L’idée, c’est de se dire que tout ça n’est "que" de la musique…
BB : Et surtout que ça doit être un plaisir à écouter aussi. On n’est pas non plus en train de faire du jazz, on n’est pas Miles Davis ou Coltrane… Et encore, ce qui est fabuleux dans leur musique, c’est quand c’est extrêmement compliqué mais simple à écouter. La musique compliquée à écouter et à faire, c’est très pénible. Ça n’intéresse que ceux qui la font.
Z : C’est aussi une histoire d’expérience. On voulait garder ce premier jet qui -je le sais d’expérience, en tant que mixeur sur des disques- est toujours le meilleur. Quand on a commencé à bosser, il y avait toujours le “syndrome de la cassette” : la maquette qui est mieux que le mix !
Votre précédent album Au rêve avait obtenu un accueil plutôt discret, alors même que l’intérêt pour l’électro made in France s’estompait. Rétrospectivement, vous pensez qu’il est arrivé au mauvais moment ?
Z : Maintenant je commence à croire aux histoires de momentum des Anglais. Tous les amateurs de musique connaissent des albums fantastiques qui n’ont pas du tout marcher. Pas uniquement parce que le mec n’avait pas une bonne gueule, ou que le manager était nul. C’est comme ça parfois. L’album Au rêve a des défauts. La maison de disques en avait aussi, l’attente du moment avait changé. C’est comme la Coupe du Monde de foot : quand tu vois que ce sont les mêmes footballeurs qui se plantaient il y a 4 ans…

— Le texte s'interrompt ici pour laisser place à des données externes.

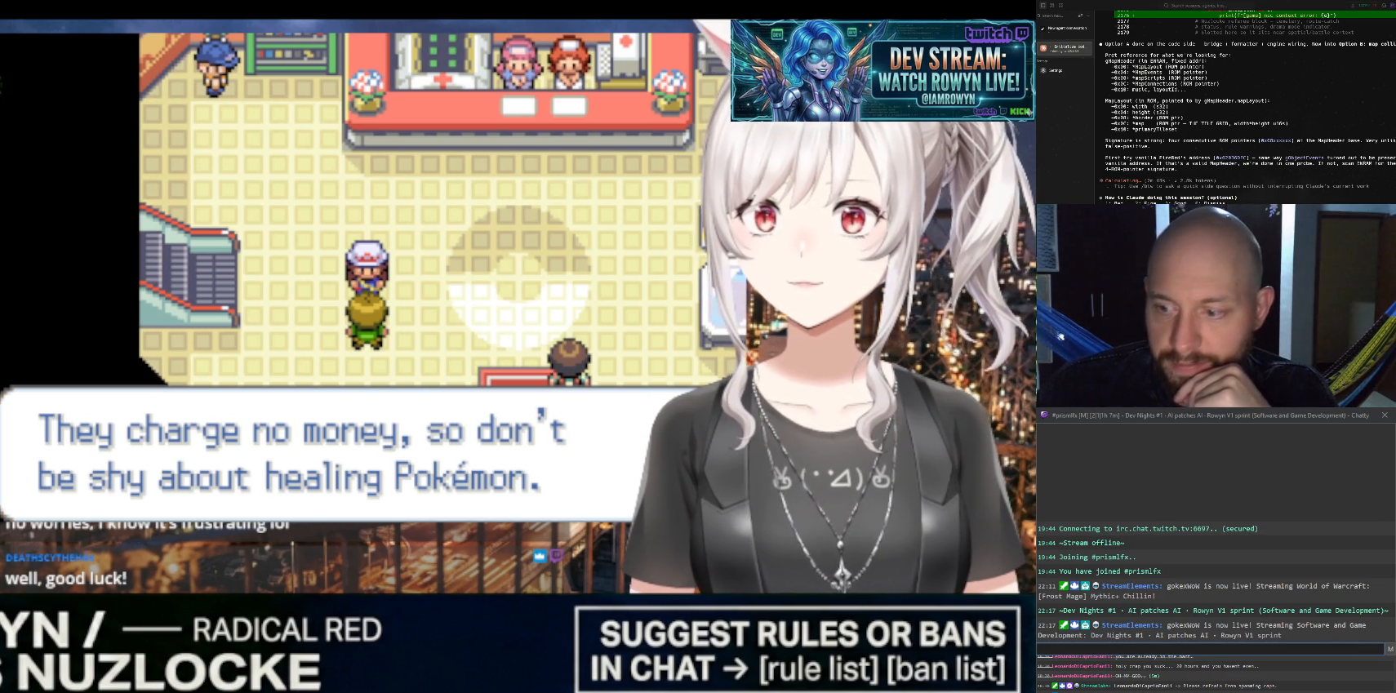
{"buttons": ["DPAD_DOWN"], "events": []}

BB : C’est de leur faute : s’ils avaient gagné, on aurait vendu des albums d’Au rêve !
Vous avez commis le même péché d’orgueil que ces footballeurs à l’époque ?
BB : On n’arrivait pas en petits génies, mais nous, comme notre maison de disques, sortions de la French Touch, et on pensait que ça allait se vendre par camions, que les couloirs étaient ouverts. Et qu’il suffisait d’arriver avec le disque en mettant dessus “le deuxième album des Français”... C’est un des éléments de l’histoire. En tous cas, le disque, il est toujours là !
15 again est largement orienté chanson. Avec des vrais refrains, un côté rock assumé. Vous voyez une forme de survie artistique à vous détacher de l’étiquette électronique ?
BB : Non. Et puis il faut quand même toujours une étiquette. Je pense qu’il faut qu’on reste un groupe électronique. Mais on s’est toujours remis en question depuis qu’on bosse ensemble. Depuis Solaar, Motorbass, la Funk Mob… il y a une évolution, un changement quasiment à chaque disque. Mais pas de calcul du genre, "sortons de l’étiquette" etc.
Z : La survie pour nous, c’est qu’on a tous les deux une haute idée de la musique. Il fallait changer, évoluer, faire un truc nouveau. Sinon, je n’aurais même pas pu me regarder dans la glace.
BB : Chaque artiste a envie d’avoir sa propre identité. A un moment, on s’est retrouvé un peu dans la dance, et ça m’a rendu dingue ! Parce que c’est une musique que j’exècre totalement. Enfin, les DJs avec les bandeaux dans les cheveux … Dès que tu as un tube de boîte, tu te retrouves parmi tout ça. L’étiquette électronique ne me dérange pas, parce qu’il y a plein de trucs fabuleux, que c’est en progression permanente. Mais ces amalgames sont compliqués à gérer.
C’est ce qui à vos yeux crée une certaine incompréhension du genre ?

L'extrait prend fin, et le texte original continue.